Arsene Wenger's men began brightly, stringing together quick passes and firing 4 efforts at Joe Hart's goal. New signing Danny Welbeck should have put them ahead but his lob bounced off the post to safety. "We've seen this before," grumbled one Arsenal fan, "good start and then we concede." They were right.
City gained confidence after Aguero's opener, but the hosts were undeterred. Manuel Pellegrini's men were forced to concede several fouls in dangerous positions before the break, but none of those free-kicks were converted into Gunners goals.
It was turning out to be a proper midfield battle; perhaps unsurprisingly, given Pellegrini's somewhat unadventurous line-up. In the absence of "tired" Yaya Toure, the Chilean plumped for Fernandinho alongside debutant Frank Lampard (brought off at half-time with a booking to his name) and James Milner wide.

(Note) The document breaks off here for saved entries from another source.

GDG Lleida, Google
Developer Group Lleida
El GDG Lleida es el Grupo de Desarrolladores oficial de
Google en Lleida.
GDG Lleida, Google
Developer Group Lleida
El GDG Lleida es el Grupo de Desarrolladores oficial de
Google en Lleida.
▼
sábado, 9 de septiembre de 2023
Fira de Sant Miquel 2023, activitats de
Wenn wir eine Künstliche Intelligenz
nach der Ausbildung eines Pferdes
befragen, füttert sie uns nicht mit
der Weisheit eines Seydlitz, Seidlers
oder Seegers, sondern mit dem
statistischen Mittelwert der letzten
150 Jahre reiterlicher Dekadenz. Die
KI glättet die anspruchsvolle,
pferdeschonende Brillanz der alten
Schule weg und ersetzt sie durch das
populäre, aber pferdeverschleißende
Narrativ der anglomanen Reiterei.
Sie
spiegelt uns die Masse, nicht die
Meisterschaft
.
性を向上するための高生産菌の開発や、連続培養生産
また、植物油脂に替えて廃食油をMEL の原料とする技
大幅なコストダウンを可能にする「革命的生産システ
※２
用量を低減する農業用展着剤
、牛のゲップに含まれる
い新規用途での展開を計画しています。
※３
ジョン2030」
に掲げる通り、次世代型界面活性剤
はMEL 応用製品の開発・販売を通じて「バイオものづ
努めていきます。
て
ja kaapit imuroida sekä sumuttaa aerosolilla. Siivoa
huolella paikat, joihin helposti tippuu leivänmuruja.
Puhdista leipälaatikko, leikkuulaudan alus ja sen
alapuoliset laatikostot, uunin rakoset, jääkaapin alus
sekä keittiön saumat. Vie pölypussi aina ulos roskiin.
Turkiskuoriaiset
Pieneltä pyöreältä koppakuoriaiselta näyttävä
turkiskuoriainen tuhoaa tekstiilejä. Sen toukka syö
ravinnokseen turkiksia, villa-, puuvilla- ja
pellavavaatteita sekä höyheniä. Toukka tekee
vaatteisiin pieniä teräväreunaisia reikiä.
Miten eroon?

As the second half wore on, though, it was Arsenal's engine room that upped their game. Wilshere was excellent with the kind of man-of-the-match display that dared any manager to play him defensively ever again, and got his goal after gliding past Gael Clichy and firing home. Then he teed up team-mate Sanchez – perhaps the only constant attacking threat for the hosts, despite not everything he tried coming off – for a super volley that should have won the game.
But by full-time Wenger could only rue defensive lapses and an injury to Mathieu Debuchy. "It's a very encouraging game but the way we conceded the goal almost killed our game," admitted the Frenchman. "It was a mental blow and we could have lost after that."